Sadly, countless examples abound of this self-defeating exercise. Thailand in 1997 had reserves several times the monetary base. Yet the country engaged in sterilization, running down reserves and then throwing in the towel and letting its currency, the baht, fall to pieces. Thailand's folly was then immediately replicated by Indonesia, South Korea and others. Mexico did the same thing in 1994 and Brazil several years later.
Occasionally countries get it right. The Russian ruble was assaulted by speculators in 2008-09. The country's central bank, after absorbing the advice of noted monetary expert Nathan Lewis in an op-ed he had written, reduced its monetary base by buying rubles and keeping them out of circulation, instead of reissuing them via domestic open market operations. The ruble was saved. Hong Kong, whose dollar has been fixed to the US dollar for many years, beat back a fierce attack during the so-called Asian Contagion that felled Thailand and other countries.

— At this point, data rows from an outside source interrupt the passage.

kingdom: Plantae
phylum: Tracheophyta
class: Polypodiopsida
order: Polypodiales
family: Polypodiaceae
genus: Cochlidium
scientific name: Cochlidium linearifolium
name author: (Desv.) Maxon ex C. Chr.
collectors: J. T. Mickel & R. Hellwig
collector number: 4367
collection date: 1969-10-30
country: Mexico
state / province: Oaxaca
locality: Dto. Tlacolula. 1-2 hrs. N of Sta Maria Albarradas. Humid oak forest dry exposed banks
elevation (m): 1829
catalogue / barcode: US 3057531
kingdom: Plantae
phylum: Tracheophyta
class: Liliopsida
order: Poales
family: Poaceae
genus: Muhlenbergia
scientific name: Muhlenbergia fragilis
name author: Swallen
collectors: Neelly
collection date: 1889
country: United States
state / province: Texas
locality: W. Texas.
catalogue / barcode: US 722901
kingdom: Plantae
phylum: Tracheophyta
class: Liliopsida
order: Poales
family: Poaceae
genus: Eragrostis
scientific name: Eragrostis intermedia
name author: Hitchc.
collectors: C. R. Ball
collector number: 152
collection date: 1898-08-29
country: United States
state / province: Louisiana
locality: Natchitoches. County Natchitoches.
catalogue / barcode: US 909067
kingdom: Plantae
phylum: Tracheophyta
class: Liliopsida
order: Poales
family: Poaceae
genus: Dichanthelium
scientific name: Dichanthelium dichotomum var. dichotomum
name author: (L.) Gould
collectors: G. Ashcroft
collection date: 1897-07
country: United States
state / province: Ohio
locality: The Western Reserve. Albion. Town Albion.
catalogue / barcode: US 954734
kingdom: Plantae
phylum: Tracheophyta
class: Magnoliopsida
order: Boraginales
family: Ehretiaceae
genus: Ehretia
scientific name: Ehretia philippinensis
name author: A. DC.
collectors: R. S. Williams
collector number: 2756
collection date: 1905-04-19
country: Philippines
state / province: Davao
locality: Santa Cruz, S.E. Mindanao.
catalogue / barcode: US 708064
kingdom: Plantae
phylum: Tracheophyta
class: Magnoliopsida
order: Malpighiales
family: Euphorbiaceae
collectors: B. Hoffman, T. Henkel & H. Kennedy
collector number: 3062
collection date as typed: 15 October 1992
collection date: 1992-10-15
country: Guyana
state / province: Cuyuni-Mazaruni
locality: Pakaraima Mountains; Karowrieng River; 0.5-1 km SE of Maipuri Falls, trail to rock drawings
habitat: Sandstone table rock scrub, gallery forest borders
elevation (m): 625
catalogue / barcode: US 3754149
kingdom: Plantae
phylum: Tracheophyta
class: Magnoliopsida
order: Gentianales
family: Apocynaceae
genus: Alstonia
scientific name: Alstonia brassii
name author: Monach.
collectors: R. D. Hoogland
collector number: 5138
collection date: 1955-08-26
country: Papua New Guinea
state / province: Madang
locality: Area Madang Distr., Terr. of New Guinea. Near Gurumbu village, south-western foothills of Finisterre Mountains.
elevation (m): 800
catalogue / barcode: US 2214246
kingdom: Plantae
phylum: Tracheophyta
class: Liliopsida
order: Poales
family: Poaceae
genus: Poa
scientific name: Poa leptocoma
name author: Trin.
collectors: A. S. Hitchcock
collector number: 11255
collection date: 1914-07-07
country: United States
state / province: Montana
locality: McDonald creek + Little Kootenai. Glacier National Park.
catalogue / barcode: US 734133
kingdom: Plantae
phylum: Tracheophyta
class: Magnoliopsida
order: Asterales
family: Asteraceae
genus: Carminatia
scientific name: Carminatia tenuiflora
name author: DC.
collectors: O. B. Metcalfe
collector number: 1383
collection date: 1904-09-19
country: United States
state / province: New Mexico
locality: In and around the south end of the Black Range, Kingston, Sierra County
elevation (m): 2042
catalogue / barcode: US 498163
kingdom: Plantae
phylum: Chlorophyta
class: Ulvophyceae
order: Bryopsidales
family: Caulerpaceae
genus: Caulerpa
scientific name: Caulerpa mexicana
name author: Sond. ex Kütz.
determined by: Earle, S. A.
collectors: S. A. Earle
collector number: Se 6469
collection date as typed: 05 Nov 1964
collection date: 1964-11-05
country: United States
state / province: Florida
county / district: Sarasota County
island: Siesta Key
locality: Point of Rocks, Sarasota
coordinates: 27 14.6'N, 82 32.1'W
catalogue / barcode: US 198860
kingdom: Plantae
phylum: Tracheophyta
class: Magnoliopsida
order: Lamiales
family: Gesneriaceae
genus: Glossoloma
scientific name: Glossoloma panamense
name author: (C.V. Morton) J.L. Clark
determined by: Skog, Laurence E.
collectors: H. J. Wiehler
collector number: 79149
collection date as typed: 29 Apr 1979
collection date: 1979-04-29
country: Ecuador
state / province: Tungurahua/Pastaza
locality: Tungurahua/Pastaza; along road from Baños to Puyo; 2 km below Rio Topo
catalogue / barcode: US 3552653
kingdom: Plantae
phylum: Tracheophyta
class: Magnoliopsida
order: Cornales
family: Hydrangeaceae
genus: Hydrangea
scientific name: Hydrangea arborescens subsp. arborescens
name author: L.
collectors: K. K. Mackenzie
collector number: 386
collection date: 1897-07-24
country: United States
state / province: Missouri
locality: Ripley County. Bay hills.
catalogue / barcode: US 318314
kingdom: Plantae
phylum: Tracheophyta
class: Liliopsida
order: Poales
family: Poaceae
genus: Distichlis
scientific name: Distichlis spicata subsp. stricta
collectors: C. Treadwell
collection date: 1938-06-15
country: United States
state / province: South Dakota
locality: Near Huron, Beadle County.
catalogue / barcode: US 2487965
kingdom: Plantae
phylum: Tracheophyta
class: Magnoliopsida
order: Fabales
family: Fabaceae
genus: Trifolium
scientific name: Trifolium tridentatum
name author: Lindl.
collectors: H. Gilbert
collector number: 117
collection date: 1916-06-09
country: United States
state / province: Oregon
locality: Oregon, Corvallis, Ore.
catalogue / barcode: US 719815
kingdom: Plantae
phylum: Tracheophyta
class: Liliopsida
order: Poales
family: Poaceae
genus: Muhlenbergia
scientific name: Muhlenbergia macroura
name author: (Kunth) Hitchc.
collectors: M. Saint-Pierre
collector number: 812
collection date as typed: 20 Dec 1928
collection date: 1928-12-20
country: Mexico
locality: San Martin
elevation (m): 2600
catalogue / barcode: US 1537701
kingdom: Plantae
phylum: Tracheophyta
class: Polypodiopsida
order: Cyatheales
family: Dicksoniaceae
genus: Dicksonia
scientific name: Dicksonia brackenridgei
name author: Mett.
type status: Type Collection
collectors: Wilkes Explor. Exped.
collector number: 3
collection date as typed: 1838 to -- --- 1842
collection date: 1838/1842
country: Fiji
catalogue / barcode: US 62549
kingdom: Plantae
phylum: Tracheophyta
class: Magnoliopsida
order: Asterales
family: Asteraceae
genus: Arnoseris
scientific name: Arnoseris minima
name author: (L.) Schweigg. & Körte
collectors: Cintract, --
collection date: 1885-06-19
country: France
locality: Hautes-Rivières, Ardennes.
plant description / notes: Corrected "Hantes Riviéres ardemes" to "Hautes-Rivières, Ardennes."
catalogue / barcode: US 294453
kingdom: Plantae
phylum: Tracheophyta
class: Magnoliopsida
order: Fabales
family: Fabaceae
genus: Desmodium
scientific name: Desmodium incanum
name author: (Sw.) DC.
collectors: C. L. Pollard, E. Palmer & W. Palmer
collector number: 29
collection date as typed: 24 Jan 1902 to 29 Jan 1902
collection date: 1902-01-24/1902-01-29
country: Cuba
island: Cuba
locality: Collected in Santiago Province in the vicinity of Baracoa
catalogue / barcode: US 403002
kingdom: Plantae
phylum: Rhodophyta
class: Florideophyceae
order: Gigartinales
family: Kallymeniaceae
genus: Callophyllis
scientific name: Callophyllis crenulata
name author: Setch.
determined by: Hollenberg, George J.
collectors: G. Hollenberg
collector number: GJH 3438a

If countries don't wish to use their foreign exchange reserves, they can achieve the same result domestically by having their central banks sell assets–primarily government bonds–thereby reducing their monetary base. What is exasperating is that there is virtually no learning curve: Russia now wants to "gently" devalue the ruble against the dollar to gin up its sluggish economy.
Sadly Russia is not the only state enticed by the toxic siren of easy money. The Australian government, whose dollar is already down 15% against the US dollar, wants its currency to slump even more to boost weakening activity in the wake of the downturn in mining. Japan is determined to have the yen fall further against the greenback. And, of course, new Fed head Janet Yellen would, if she had her way (which thankfully she does not), gleefully debase the dollar to oblivion.
One thing nations should not get caught up in is obsessing about their current accounts. Conventional unwisdom has it that the current account is a critical factor in evaluating a currency's worth. This leads to counter-productive acts like trade and currency restrictions. In gauging a country's actual economic health, the current account is useless.
We got a foretaste of this emerging market crisis several months ago when outgoing Fed boss Ben Bernanke hinted at tapering. The currencies of Brazil, India, Indonesia , Turkey, South Africa and others came under pressure. Global trouble was averted after the Fed temporarily backed down on tapering.
What now? We will see which countries reduce their monetary bases and avoid a currency collapse. We will also see which countries rev up internal economic reforms. Brazil and India, for example, are ripe for restructurings to lessen smothering rules and restrictions.
For the moment, expect turbulence. Brace yourselves for an unnecessary stomach-turning experience and hope that enough nations stumble on to the monetary base cure to make this storm short-lived.